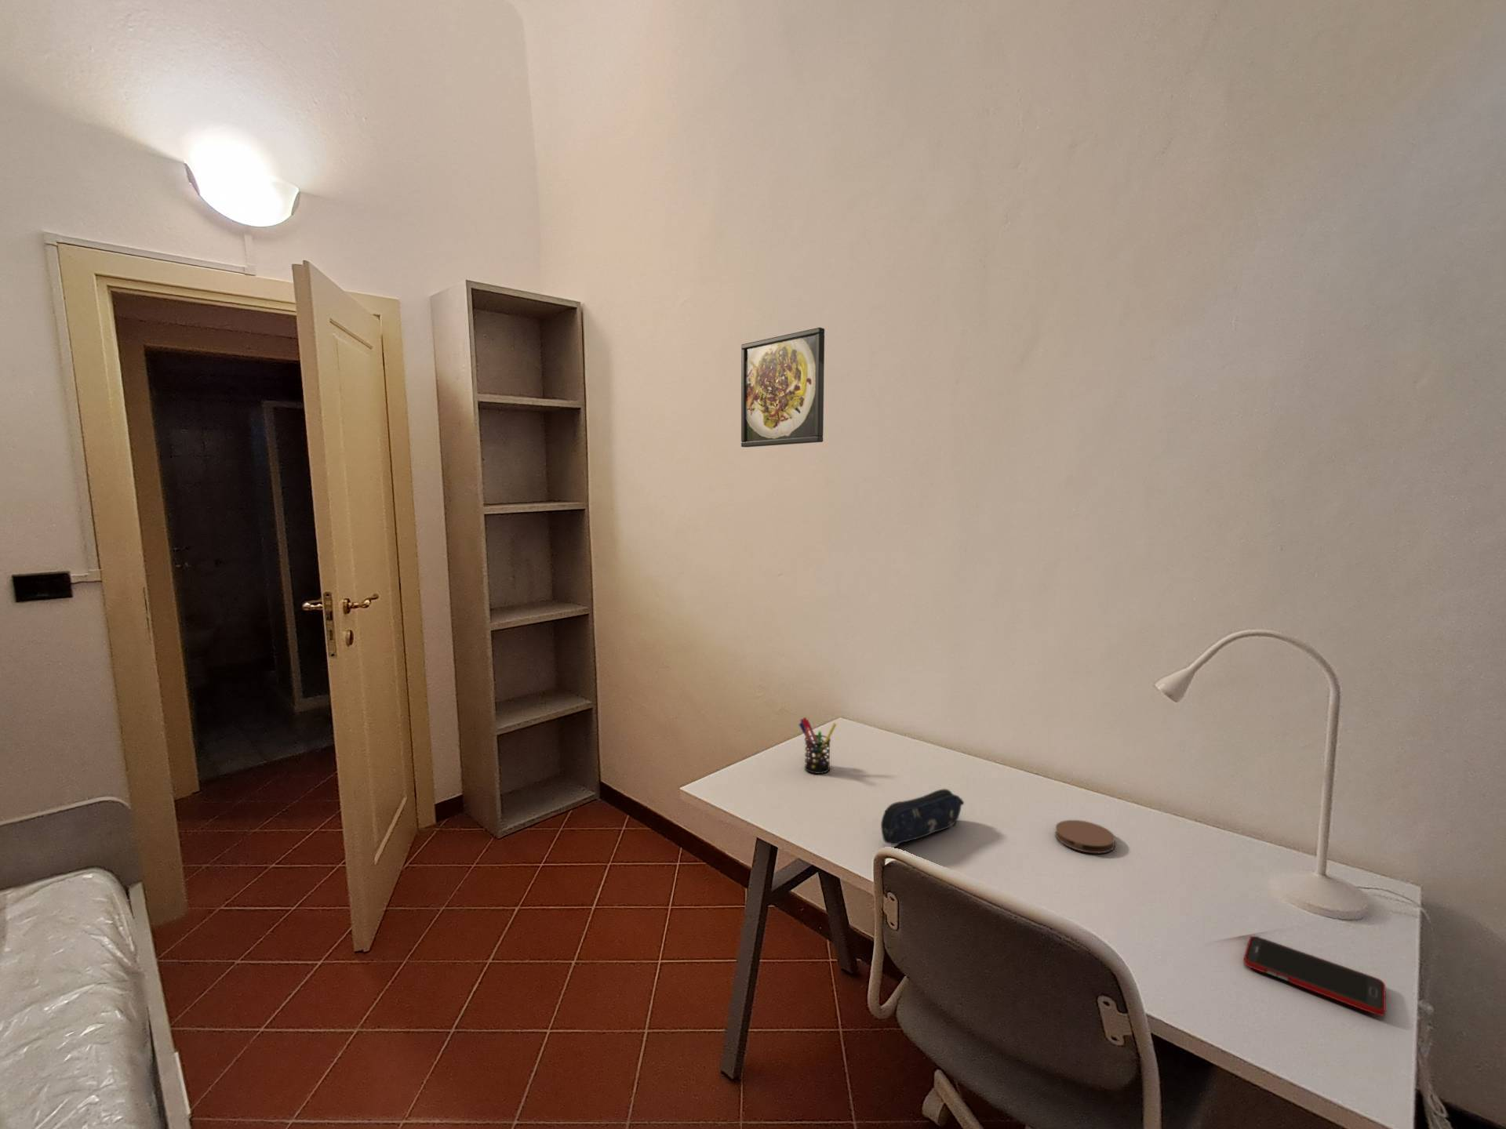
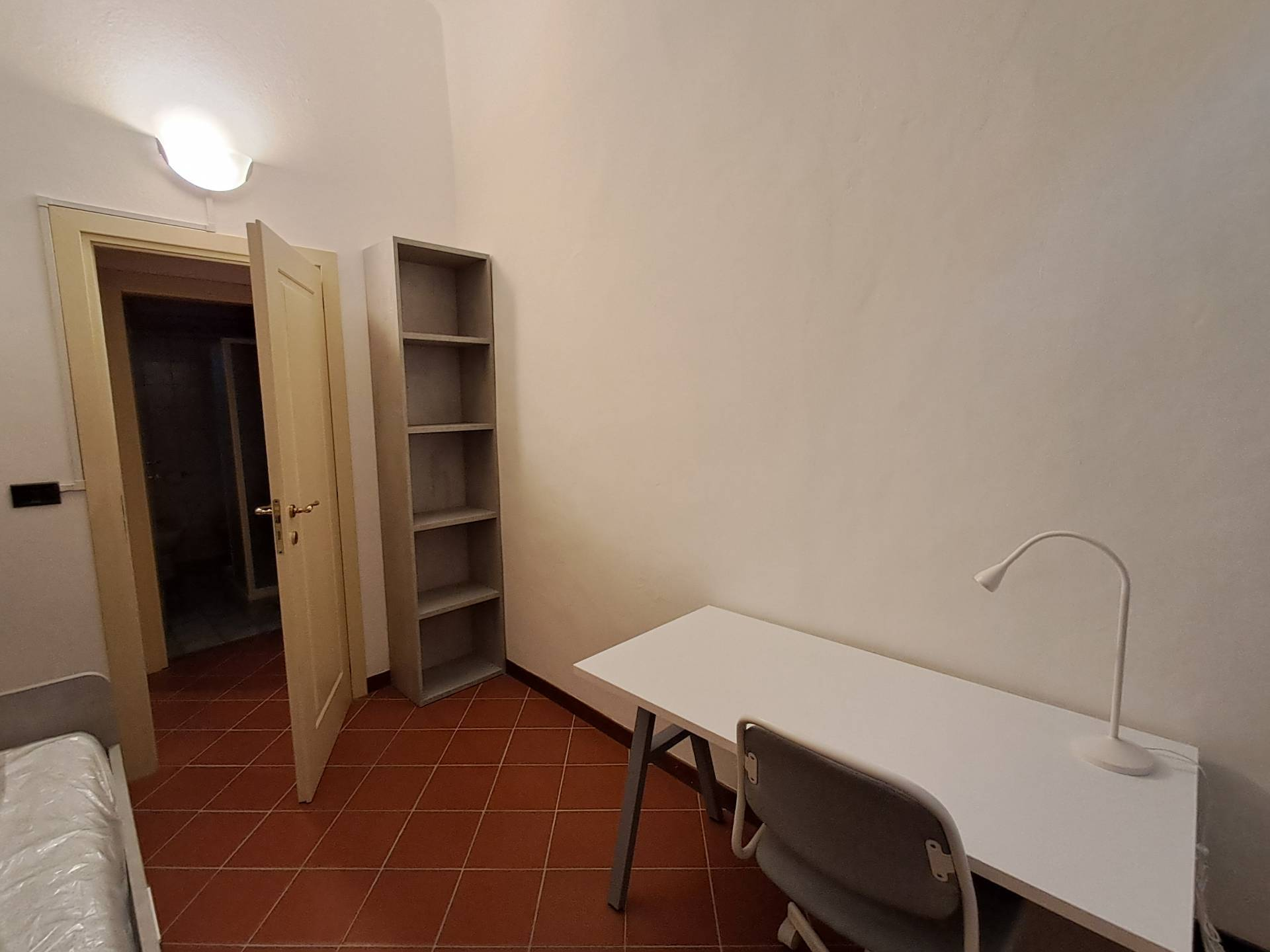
- coaster [1054,819,1116,854]
- cell phone [1243,936,1386,1016]
- pencil case [880,787,965,846]
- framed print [740,327,825,447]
- pen holder [798,716,837,774]
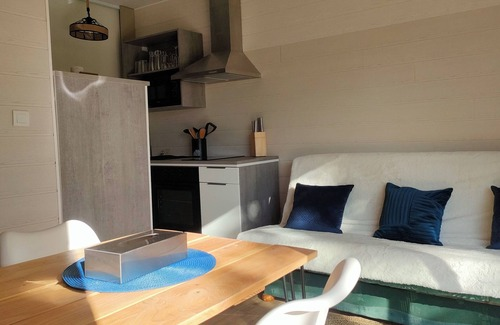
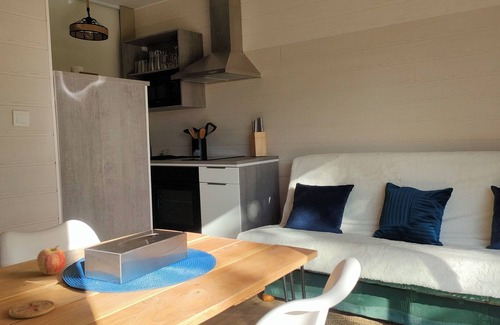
+ coaster [8,299,56,319]
+ fruit [36,244,66,276]
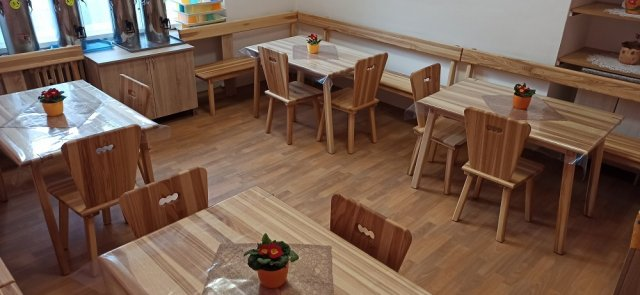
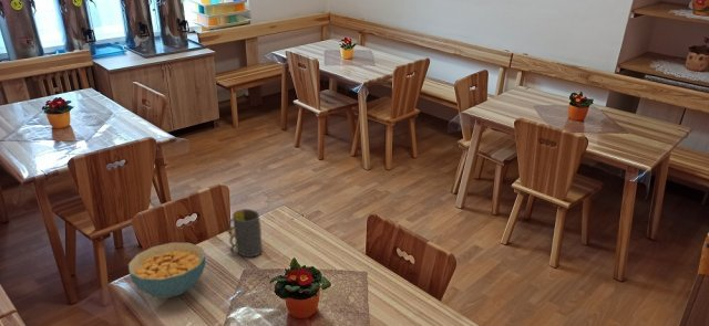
+ mug [227,208,264,257]
+ cereal bowl [127,242,206,298]
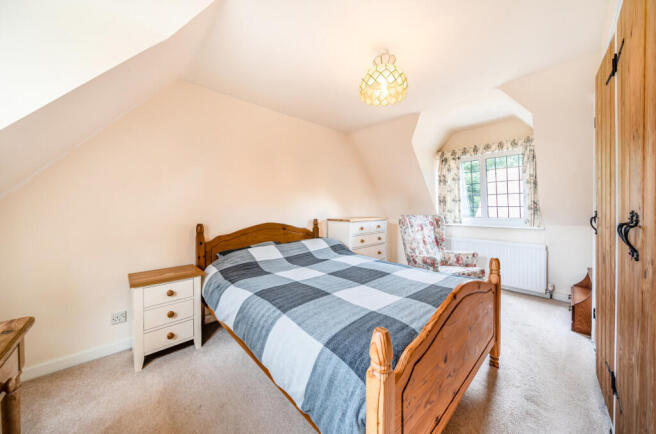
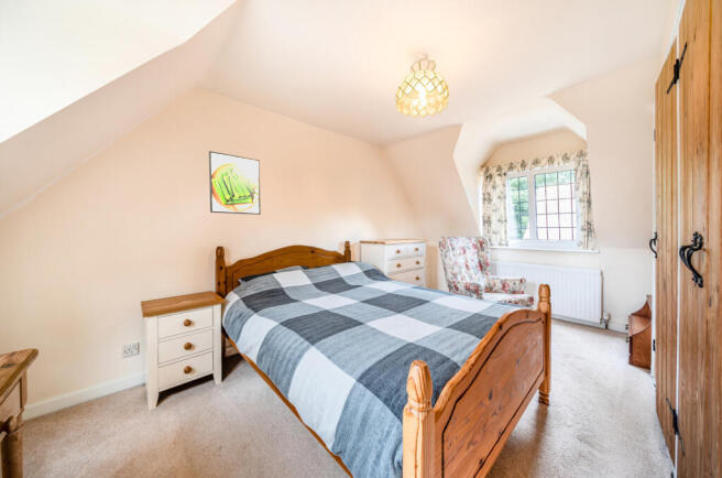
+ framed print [208,150,262,216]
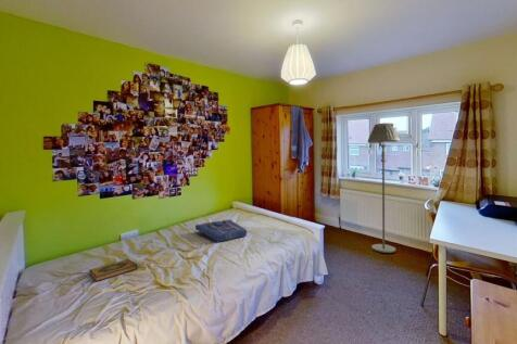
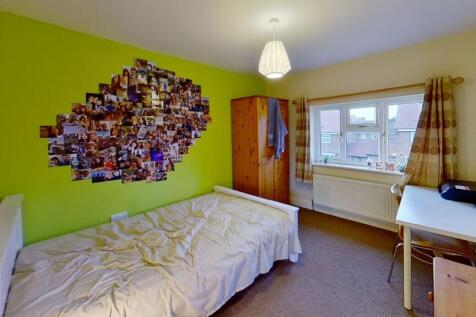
- hardback book [88,258,138,283]
- tote bag [194,218,248,243]
- floor lamp [367,122,401,254]
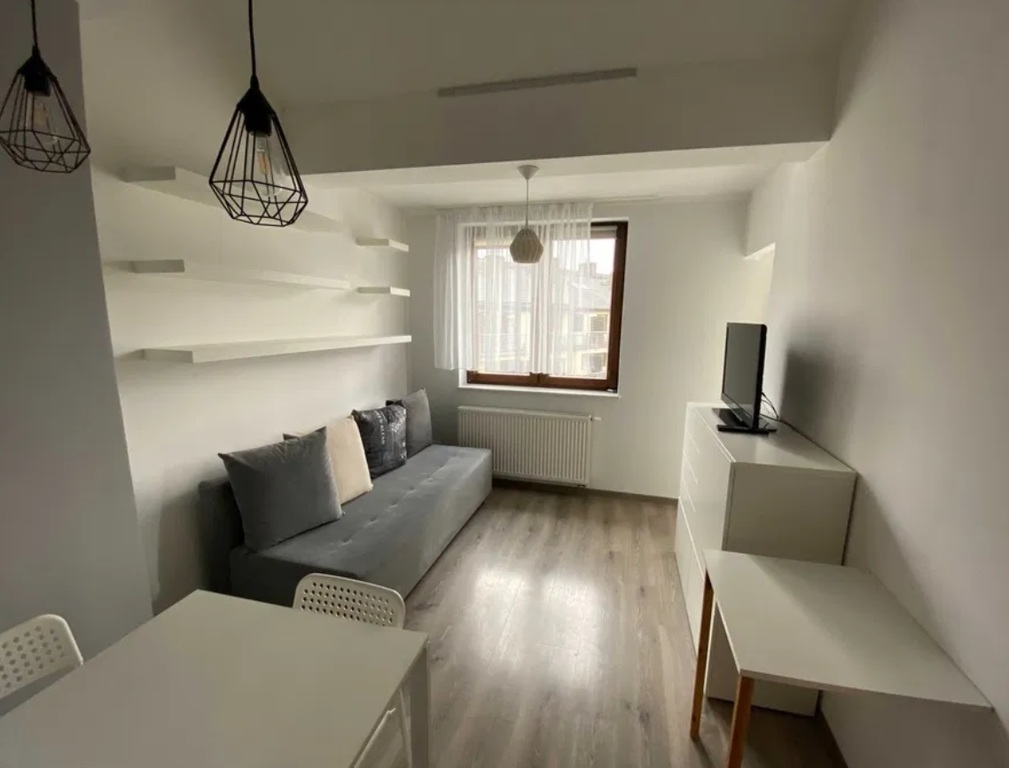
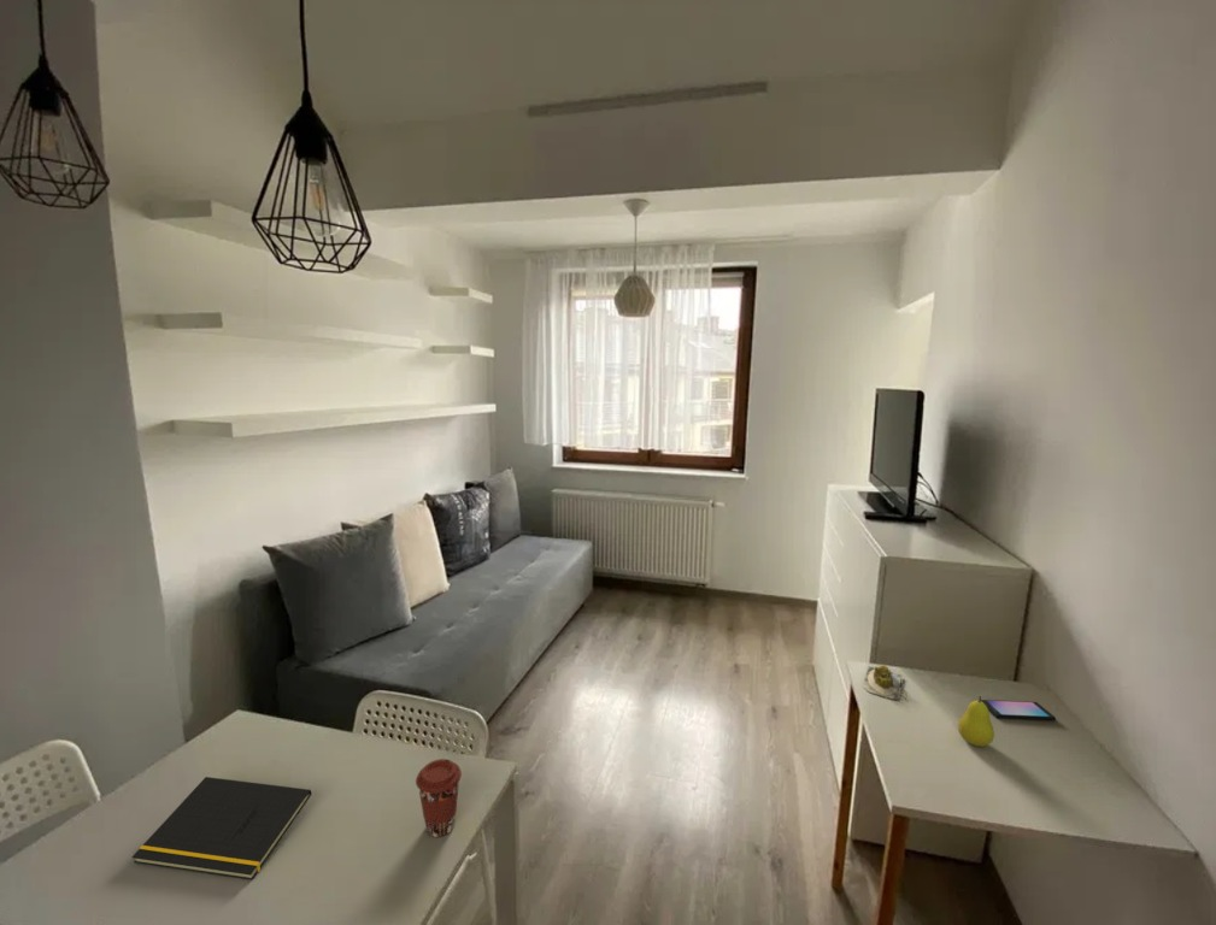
+ coffee cup [415,758,463,838]
+ smartphone [981,699,1057,721]
+ fruit [957,695,995,748]
+ succulent plant [862,664,904,701]
+ notepad [131,776,313,880]
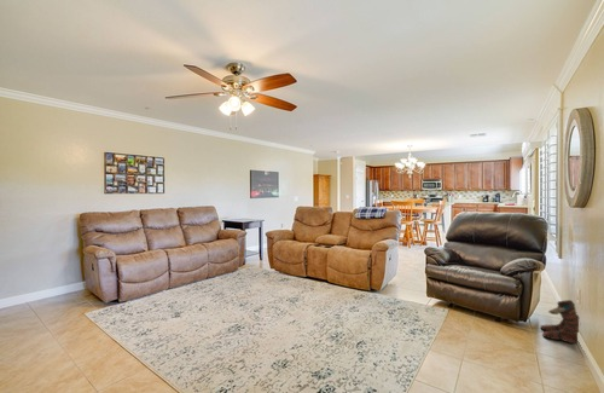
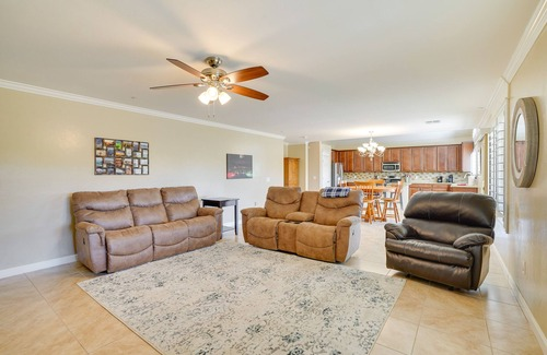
- boots [539,299,580,345]
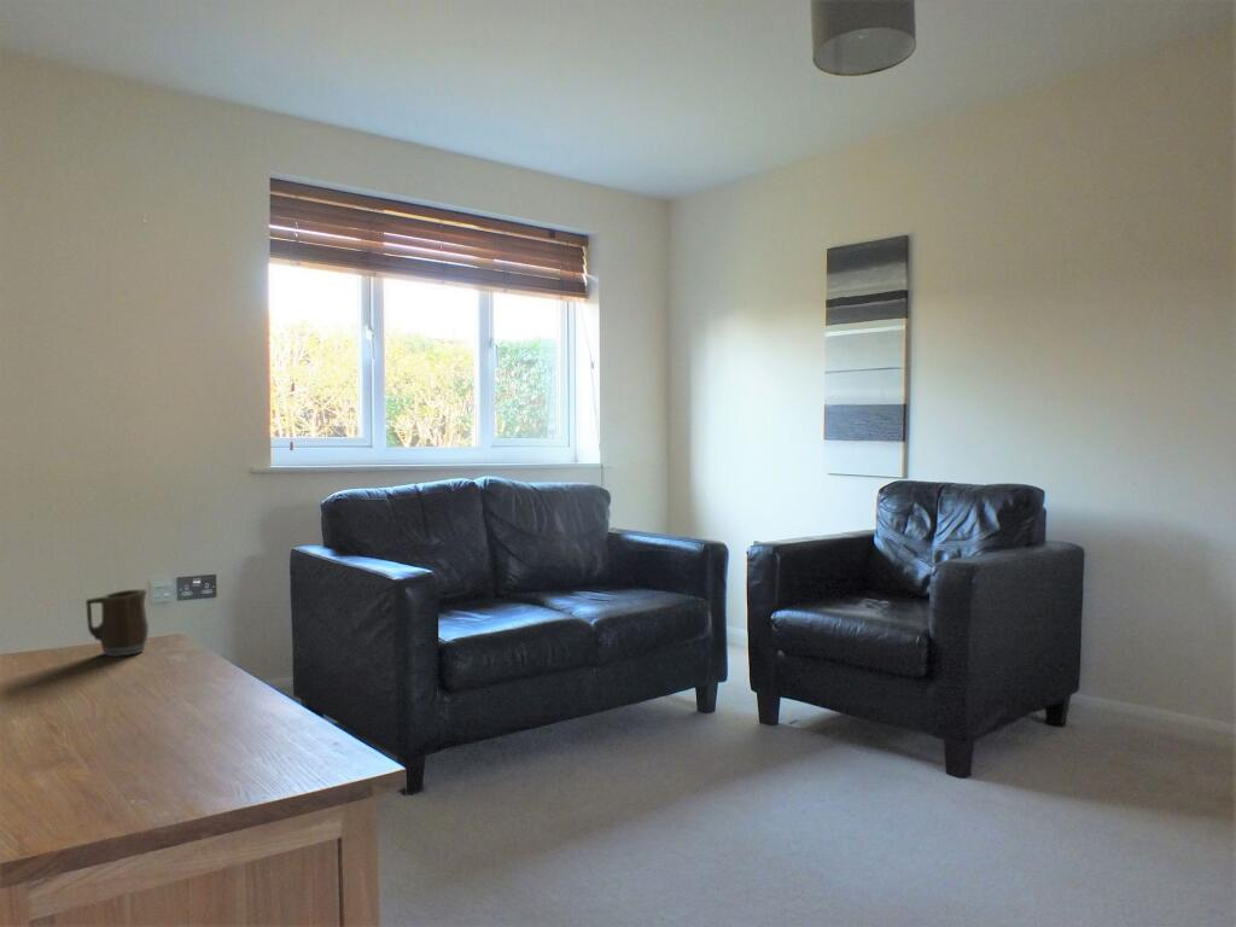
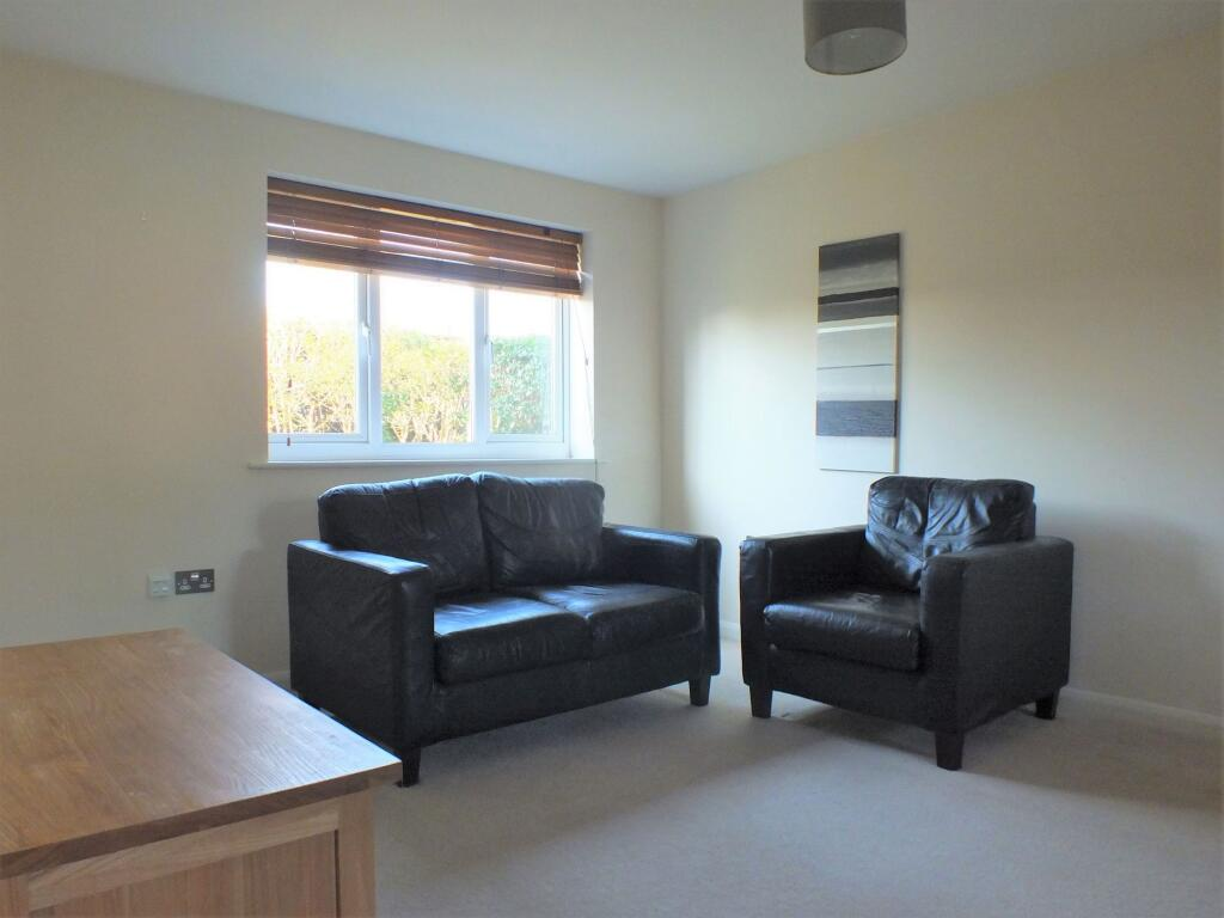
- mug [84,588,150,658]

* _Task prompt_
In the data above, each line holding "print" is to be found and copied.

* _Answer for the task_
- framed print [740,327,825,447]
+ framed print [208,150,262,216]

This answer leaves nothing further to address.